PolicyMappingService¶
The PolicyMappingService is the core abstraction for assigning
policies to agents in multi-agent environments.
Overview¶
Unlike single-agent RL where one policy controls everything,
multi-agent environments require mapping each agent to its policy.
MOSAIC’s PolicyMappingService handles this with paradigm awareness.
from gym_gui.services import PolicyMappingService
service = PolicyMappingService()
# Configure agents
service.set_agents(["player_0", "player_1"])
# Bind different policies
service.bind_agent_policy("player_0", "human_keyboard")
service.bind_agent_policy("player_1", "cleanrl_ppo", config={"model_path": "..."})
AgentPolicyBinding¶
Each binding stores the relationship between an agent and its policy:
@dataclass
class AgentPolicyBinding:
agent_id: str
policy_id: str
worker_id: Optional[str] = None
config: Dict[str, Any] = field(default_factory=dict)
Action Selection¶
The service supports both sequential and simultaneous modes:
Sequential (AEC)
# Get action for current agent
action = service.select_action(agent_id, snapshot)

### Available data

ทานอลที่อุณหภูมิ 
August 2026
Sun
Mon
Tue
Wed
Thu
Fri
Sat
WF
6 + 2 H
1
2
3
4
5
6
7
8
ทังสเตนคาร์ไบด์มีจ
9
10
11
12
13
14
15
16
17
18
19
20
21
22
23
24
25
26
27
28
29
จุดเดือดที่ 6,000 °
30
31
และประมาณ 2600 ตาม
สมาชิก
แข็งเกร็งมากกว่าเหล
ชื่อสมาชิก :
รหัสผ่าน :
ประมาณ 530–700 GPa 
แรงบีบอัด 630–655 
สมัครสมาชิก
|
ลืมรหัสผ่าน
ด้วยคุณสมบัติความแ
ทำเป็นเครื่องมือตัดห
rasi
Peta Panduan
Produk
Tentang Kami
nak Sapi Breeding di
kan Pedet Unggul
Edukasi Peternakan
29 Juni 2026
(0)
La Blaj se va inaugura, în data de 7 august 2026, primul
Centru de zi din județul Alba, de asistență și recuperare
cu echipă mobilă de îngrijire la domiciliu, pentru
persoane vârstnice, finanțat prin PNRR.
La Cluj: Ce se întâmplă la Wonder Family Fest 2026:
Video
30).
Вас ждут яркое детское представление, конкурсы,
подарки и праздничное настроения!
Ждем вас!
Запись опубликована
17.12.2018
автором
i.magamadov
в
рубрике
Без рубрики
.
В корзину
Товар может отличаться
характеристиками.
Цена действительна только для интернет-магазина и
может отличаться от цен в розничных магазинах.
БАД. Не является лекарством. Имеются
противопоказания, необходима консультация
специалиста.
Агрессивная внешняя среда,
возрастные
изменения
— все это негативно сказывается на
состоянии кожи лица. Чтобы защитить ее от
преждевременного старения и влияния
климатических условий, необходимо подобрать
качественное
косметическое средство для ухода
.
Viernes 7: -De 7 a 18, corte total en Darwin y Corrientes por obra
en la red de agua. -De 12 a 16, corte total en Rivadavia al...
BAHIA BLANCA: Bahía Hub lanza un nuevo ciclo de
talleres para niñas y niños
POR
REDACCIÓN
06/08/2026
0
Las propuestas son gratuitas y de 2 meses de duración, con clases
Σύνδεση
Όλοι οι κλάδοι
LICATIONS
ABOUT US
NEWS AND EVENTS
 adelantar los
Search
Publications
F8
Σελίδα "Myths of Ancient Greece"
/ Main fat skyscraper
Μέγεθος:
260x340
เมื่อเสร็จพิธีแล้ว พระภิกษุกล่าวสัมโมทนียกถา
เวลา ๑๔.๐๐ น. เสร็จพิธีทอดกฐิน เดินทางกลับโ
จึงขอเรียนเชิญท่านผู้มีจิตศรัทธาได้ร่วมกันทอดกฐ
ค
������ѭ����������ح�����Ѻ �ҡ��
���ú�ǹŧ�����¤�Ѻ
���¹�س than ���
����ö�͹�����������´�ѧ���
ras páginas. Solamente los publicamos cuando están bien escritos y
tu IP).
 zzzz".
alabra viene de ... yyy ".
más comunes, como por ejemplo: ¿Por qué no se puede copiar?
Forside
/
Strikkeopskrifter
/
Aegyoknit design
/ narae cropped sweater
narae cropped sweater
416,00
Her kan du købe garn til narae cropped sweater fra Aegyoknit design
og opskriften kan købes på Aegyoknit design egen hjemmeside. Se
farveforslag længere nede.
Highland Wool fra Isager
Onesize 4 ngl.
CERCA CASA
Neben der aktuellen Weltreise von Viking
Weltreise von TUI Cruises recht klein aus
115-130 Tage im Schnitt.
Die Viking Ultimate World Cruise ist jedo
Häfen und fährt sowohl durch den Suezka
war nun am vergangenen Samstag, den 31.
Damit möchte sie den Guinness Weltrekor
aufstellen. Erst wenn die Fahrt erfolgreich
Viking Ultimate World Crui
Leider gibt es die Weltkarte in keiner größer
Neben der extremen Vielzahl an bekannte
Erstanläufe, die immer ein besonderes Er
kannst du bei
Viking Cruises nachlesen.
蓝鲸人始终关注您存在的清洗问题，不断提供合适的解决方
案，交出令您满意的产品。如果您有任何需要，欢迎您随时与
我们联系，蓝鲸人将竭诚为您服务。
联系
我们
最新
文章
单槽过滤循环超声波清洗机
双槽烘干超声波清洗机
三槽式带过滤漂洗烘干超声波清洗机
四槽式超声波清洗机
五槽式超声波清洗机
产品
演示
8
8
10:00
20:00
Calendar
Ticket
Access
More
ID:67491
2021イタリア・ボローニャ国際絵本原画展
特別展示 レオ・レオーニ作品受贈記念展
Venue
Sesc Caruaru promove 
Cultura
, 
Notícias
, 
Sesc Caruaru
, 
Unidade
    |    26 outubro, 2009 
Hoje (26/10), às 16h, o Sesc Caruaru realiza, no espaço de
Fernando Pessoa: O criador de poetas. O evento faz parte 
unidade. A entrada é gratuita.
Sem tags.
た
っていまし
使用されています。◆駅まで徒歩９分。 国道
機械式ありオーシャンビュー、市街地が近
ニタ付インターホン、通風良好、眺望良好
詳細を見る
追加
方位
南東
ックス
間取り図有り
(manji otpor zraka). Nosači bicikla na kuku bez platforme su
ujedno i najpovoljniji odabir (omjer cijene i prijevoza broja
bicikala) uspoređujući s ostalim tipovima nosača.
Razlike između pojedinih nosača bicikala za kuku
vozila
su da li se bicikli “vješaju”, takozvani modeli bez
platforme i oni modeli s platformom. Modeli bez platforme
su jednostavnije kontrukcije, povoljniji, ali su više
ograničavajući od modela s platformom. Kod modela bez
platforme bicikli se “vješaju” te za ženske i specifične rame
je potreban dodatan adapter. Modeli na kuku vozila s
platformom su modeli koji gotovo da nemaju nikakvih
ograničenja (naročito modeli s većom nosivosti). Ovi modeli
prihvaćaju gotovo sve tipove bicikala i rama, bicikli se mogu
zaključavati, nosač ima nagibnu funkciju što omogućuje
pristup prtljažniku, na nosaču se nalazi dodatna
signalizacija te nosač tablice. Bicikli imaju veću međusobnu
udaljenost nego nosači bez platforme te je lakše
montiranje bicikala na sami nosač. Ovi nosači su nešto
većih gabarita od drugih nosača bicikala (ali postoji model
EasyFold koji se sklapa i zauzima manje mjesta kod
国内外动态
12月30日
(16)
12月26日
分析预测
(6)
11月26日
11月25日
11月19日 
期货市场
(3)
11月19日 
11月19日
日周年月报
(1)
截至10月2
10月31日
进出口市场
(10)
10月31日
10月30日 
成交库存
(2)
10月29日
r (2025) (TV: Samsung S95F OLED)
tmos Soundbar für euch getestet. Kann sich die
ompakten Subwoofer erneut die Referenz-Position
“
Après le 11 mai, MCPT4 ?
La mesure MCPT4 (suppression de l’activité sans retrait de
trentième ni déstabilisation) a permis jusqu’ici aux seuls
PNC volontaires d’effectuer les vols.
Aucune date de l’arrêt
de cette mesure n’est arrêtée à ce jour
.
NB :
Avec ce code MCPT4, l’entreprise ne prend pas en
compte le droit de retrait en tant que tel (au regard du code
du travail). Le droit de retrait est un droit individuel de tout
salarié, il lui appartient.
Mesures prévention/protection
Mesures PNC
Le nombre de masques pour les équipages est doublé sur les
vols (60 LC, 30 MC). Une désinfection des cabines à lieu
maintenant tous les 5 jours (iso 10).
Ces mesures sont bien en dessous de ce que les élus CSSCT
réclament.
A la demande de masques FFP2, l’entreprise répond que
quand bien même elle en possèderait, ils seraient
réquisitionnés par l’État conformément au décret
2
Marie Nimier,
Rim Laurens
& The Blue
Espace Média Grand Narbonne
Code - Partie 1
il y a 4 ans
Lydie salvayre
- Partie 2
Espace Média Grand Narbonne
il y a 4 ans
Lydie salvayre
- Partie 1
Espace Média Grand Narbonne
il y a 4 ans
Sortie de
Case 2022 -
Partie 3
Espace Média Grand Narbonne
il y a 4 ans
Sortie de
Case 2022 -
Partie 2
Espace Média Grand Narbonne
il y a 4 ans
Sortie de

### Work task A
List every field that the PolicyMappingService documentation defines in the AgentPolicyBinding dataclass.
### Work task B
Which two action-selection modes does the service support, according to the PolicyMappingService documentation?
### Work task C
Continue the PolicyMappingService documentation from its final line of code.

### Answer box A
agent_id, policy_id, worker_id, config

### Answer box B
Sequential and simultaneous modes.

### Answer box C
Simultaneous (POSG)
# Get actions for all agents at once
actions = service.select_actions(observations, snapshots)
Step Notification¶
Notify policies of step results for learning:
# Per-agent notification
service.notify_step(agent_id, snapshot)
# Episode end notification
service.notify_episode_end(agent_id, summary)
Integration with SessionController¶
The SessionController uses PolicyMappingService for the game loop:
def _select_agent_action(self) -> Optional[int]:
agent_id = self._get_active_agent()
if self._policy_mapping is not None and agent_id:
return self._policy_mapping.select_action(agent_id, snapshot)
# Fallback to legacy ActorService
return self._actor_service.select_action(snapshot)